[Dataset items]
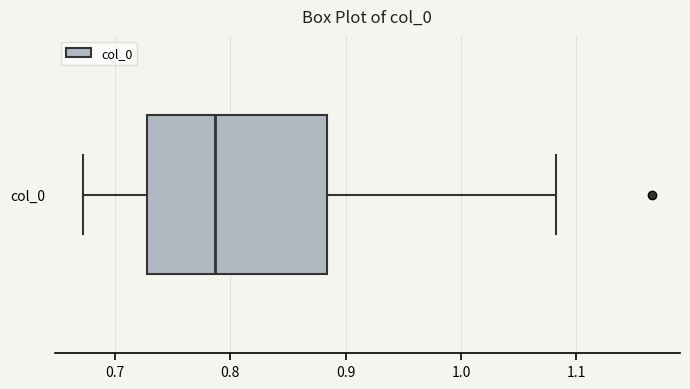

Where is the left edge of the box for col_0 on the x-axis? The values are not printed on the chart, so give them approximately, as read against the axis.

0.73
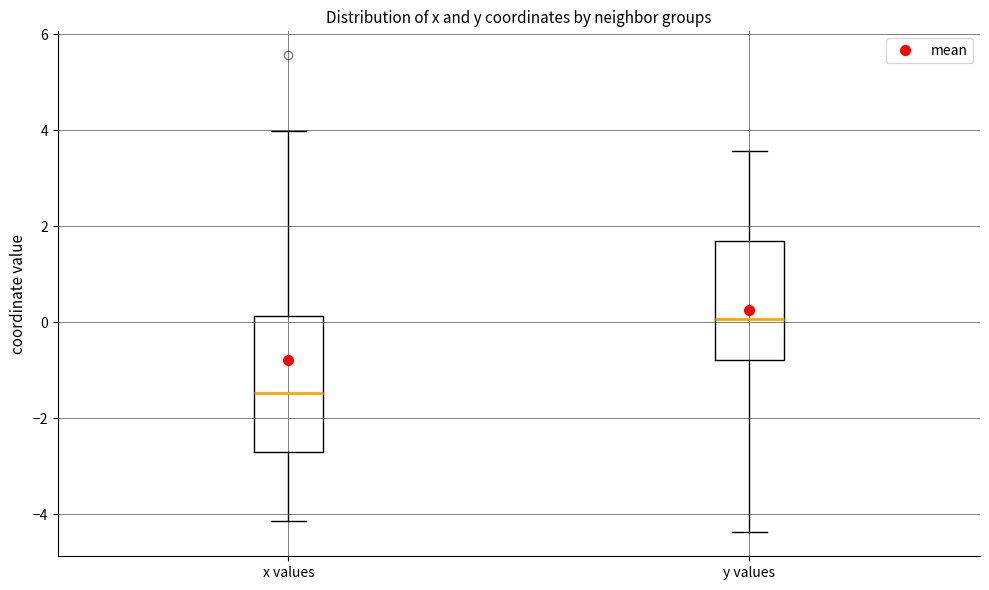

Reading left to right, transcribe this box plot: for each box, give where its median line is, the range the box spans, and where its two whiskers end, as read against the y-axis. The values are not printed on the chart, so give them approximately, as read against the axis.

x values: median -1.4, box -2.6 to 0.2, whiskers -4.2 to 4.0
y values: median 0.0, box -0.8 to 1.6, whiskers -4.4 to 3.6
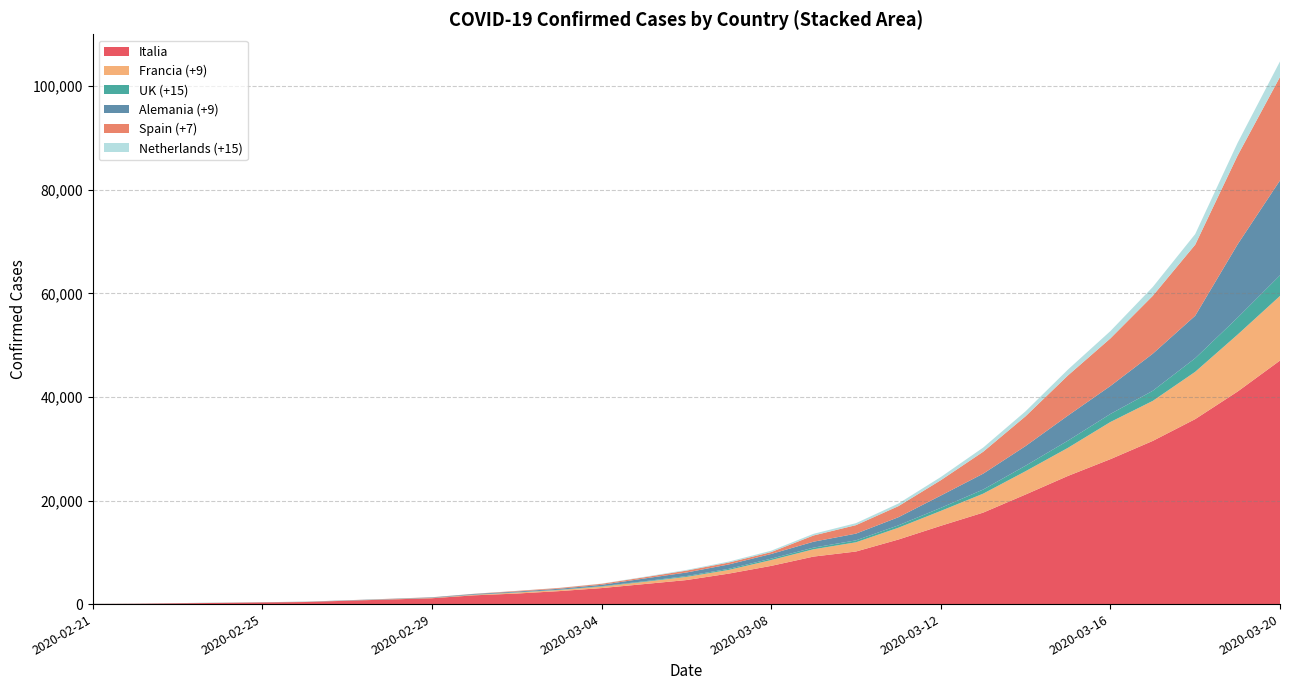

What is the maximum value for Italia?

47021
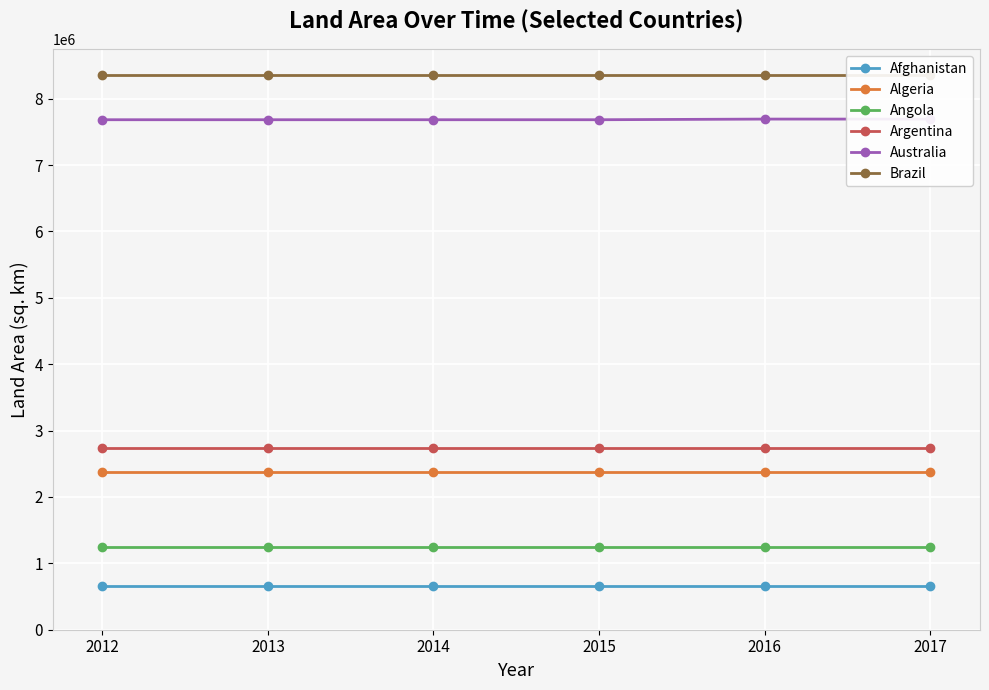

Which series has the largest total across all categories?

Brazil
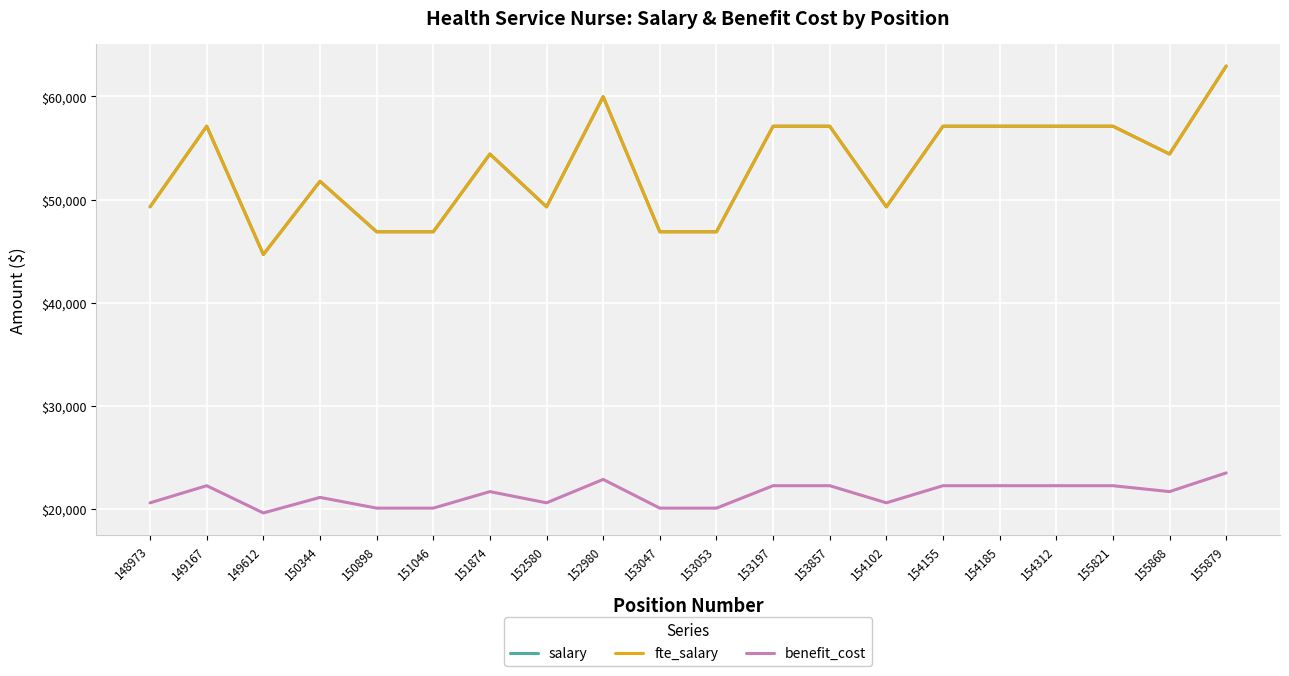

How many lines are shown in the chart?

3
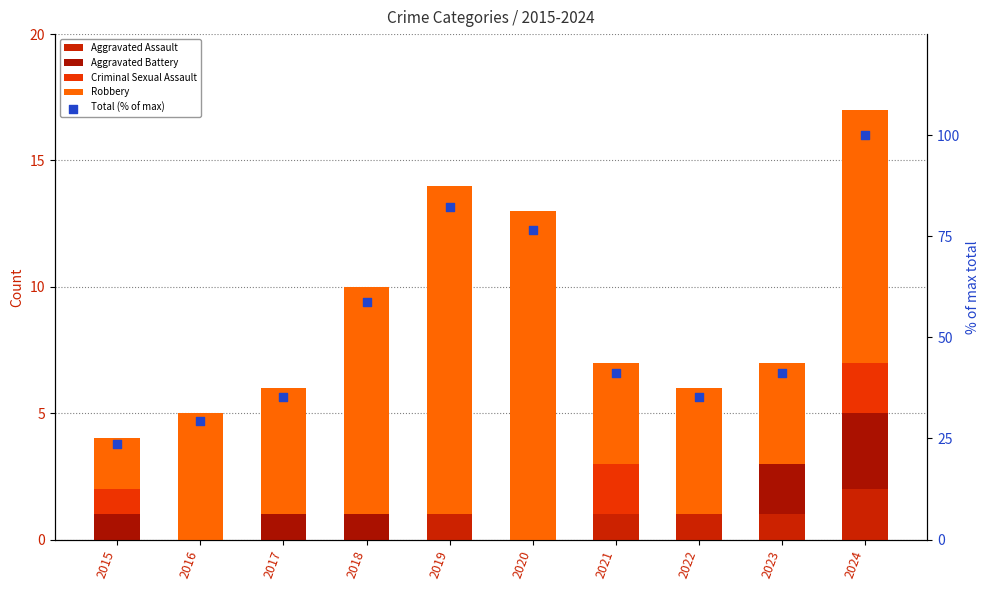

What are all the series names shown in the legend?

Aggravated Assault, Aggravated Battery, Criminal Sexual Assault, Robbery, Total (% of max)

**BRIEF**
Can you copy the entire listing above character for character, omitting the pictures?

**FINAL ANSWER**
Where is the left edge of the box for col_0 on the x-axis? The values are not printed on the chart, so give them approximately, as read against the axis.

0.73

Reading left to right, transcribe this box plot: for each box, give where its median line is, the range the box spans, and where its two whiskers end, as read against the y-axis. The values are not printed on the chart, so give them approximately, as read against the axis.

x values: median -1.4, box -2.6 to 0.2, whiskers -4.2 to 4.0
y values: median 0.0, box -0.8 to 1.6, whiskers -4.4 to 3.6

What is the maximum value for Italia?

47021

Which series has the largest total across all categories?

Brazil

How many lines are shown in the chart?

3

What are all the series names shown in the legend?

Aggravated Assault, Aggravated Battery, Criminal Sexual Assault, Robbery, Total (% of max)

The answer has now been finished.